AUGUST 23, 2016 By Bre Payton
Shortly after then-Secretary of State Hillary Clinton met with the crown prince of Bahrain, a Clinton Foundation donor, the United States sold his country a ton of arms.
A newly released batch of emails reveals that Clinton met with the crown prince in 2009, who has personally donated over $32 million to the Clinton Global Initiative, only after a Clinton Foundation bigwig pressured her into doing so.
Just after this meeting took place, Clinton’s State Department “significantly increased arms export authorizations to the country’s autocratic government, even as that nation moved to crush pro-democracy protests,” the International Business Times reports.

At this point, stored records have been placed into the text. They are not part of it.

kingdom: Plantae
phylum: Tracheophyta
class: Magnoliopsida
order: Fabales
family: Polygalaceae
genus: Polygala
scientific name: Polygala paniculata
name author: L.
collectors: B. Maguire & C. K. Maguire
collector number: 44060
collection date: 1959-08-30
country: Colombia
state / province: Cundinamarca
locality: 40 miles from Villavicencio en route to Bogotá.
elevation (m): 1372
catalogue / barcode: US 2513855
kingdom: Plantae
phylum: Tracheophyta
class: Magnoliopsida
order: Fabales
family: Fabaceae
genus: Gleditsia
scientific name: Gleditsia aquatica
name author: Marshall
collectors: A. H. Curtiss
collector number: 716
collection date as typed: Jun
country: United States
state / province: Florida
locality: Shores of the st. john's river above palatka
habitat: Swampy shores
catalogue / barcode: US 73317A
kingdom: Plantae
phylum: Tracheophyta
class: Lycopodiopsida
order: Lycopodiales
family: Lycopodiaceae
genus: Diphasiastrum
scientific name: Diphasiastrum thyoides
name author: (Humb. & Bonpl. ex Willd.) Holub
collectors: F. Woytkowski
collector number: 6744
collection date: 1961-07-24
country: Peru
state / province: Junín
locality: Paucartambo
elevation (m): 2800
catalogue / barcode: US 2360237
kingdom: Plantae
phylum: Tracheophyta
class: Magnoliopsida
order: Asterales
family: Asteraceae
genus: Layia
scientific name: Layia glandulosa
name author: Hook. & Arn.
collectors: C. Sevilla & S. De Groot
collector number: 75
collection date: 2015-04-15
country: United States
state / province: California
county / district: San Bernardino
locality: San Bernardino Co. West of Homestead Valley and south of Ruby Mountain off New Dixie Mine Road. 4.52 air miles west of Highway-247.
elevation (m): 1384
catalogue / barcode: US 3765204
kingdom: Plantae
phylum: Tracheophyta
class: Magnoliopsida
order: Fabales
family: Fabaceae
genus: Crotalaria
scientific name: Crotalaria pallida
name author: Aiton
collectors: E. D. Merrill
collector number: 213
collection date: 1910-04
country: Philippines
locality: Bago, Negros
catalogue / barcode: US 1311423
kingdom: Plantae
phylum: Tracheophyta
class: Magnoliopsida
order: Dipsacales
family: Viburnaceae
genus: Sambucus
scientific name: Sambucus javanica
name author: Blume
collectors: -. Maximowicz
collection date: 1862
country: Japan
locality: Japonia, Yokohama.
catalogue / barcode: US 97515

Throughout her tenure as secretary, Clinton’s State Department gave the green light to sell $630 million worth of arms to Bahrain’s military — a huge increase from $219 million worth of weapons the United States sold to the country between 2006-2008.
The increase coincided with the Arab Spring uprisings of 2011, when Bahrain military forces tear-gassed civilians to squelch the demonstrations. During this period, the United States sold $70,000 worth of “toxicological agents” to the autocratic regime — a huge increase from the $700 sold the period before.
Clinton’s State Department also tried to quietly sell armored vehicles and missiles to Bahrain, saying there was no need for “formal notifications” or a “public explanation” as the amount of arms “didn’t meet the threshold” to require such formalities.
The plan was temporarily foiled after members of Congress expressed human rights concerns, but a year later the deal was back on track after the crown prince met with Vice President Joe Biden, Hillary Clinton, and Defense Secretary Leon Panetta.